Question

Determine whether the sequence with th given \(n\) th term is monotonic. Discuss the boundedness of th sequence. Use a graphing utility to confirm your results. \(a_{n}=\left(-\frac{2}{3}\right)^{n}\)

Short answer

The sequence \(a_{n}=\left(-\frac{2}{3}\right)^{n}\) is not monotonic because it alternates between negative and positive. It is bounded below by 0 and above by \(- \frac{2}{3}\).

Step-by-step solution

Determine Monotonicity

To determine if the sequence \(a_{n}=\left(-\frac{2}{3}\right)^{n}\) is monotonic, compare two consecutive terms, \(a_{n}\) and \(a_{n+1}\), and check if its either strictly increasing or decreasing. \n For \(n=1\) , \(a_{1}=\left(-\frac{2}{3}\right)^{1}= - \frac{2}{3}\) and for \(n=2\), \(a_{2}=\left(-\frac{2}{3}\right)^{2}= \frac{4}{9}\). Since -2/3 is less than 4/9, the sequence is increasing at this point. But to determine overall monotonicity a pattern needs to be established by checking more terms or looking at the general form of the sequence. Considering the power \(n\), if \(n\) is even the term is positive and if \(n\) is odd the term is negative. Therefore for \(n = 3\), \(a_{3}=\left(-\frac{2}{3}\right)^{3}= \left(-\frac{8}{27}\right)\). As expected, \(a_{3}\) is, again, less than \(a_{2}\), so the sequence alternates between negative and positive values. Hence, it is not monotonic.

Boundedness

Next, we need to check the boundedness of the sequence. Boundedness involves checking the maximum and minimum limits of the sequence. Since \(n\) is in the exponent, this sequence will gradually get smaller in magnitude over time regardless if the outcome is positive or negative depending on the parity of \(n\). So, considering \(n\geq1\) (since \(n=0\) would give the result 1 which is not pattern confirming), the sequence is always less than or equal to \(- \frac{2}{3}\) and greater than 0, hence it is bounded below by 0 and above by \(- \frac{2}{3}\).
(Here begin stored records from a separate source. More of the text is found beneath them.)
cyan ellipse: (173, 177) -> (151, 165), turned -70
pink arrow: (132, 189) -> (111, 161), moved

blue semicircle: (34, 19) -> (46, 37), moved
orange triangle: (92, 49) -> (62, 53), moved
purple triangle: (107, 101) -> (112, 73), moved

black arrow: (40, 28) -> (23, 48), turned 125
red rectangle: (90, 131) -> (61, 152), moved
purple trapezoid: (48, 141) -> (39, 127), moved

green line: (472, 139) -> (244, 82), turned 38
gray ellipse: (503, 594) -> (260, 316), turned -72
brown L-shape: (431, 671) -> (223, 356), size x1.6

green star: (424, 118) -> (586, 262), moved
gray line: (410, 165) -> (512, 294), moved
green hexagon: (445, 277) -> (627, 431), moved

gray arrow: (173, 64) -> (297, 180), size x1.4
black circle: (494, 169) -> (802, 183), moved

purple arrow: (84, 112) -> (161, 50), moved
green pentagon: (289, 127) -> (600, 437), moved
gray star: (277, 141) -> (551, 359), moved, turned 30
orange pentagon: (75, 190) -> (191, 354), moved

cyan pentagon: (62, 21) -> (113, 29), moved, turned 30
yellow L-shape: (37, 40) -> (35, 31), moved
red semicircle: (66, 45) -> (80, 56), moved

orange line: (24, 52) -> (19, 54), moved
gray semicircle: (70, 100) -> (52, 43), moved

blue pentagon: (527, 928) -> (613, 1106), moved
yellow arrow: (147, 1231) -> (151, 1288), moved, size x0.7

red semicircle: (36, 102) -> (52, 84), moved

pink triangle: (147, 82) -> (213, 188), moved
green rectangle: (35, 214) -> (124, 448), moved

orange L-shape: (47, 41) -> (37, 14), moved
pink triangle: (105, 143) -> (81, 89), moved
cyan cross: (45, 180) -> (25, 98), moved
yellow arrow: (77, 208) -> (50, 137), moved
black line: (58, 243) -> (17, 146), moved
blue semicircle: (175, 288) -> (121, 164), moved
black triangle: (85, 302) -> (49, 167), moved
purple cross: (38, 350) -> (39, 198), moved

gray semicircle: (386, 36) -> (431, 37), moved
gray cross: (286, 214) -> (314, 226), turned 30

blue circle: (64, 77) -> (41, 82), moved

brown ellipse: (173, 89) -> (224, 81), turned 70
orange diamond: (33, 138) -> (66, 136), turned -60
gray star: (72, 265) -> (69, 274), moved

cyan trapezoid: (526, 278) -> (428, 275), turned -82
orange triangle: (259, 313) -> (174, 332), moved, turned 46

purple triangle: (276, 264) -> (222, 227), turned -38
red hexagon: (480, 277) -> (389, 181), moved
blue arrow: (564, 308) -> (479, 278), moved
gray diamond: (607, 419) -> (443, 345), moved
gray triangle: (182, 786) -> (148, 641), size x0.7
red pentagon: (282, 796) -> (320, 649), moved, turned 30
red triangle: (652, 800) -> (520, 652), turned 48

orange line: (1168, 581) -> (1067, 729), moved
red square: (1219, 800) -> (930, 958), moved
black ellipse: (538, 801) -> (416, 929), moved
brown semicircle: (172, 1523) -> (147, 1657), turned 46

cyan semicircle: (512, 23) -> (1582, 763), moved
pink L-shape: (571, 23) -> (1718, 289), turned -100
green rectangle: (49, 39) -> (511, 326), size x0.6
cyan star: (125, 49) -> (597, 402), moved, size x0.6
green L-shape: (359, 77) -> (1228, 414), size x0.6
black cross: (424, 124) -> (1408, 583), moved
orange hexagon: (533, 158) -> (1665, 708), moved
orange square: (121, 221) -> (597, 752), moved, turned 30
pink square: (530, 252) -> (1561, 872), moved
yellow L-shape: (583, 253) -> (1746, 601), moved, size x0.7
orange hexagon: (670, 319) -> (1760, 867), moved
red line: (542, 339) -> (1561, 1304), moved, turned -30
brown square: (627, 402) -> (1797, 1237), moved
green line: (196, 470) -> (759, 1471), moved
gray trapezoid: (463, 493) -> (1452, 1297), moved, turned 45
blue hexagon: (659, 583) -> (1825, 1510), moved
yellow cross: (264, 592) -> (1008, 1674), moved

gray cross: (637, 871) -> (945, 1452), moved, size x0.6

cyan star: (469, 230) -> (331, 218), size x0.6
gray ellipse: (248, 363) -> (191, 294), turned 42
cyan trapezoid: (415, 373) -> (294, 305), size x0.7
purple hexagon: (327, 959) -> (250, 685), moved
Confirm with Graphing Utility

This step consists of making a graph of the given sequence. Separate the even \(n\) and odd \(n\), because the sequence is alternatively negative and positive. Plotting the numbers on the x-axis with their corresponding sequence outputs on the y-axis, the behavior of the function can be observed. It should be noted that the sequence values will continue to shrink in magnitude towards 0 as \(n\) increases. This provides a visual confirmation of the boundedness and non-monotonic behavior of this sequence.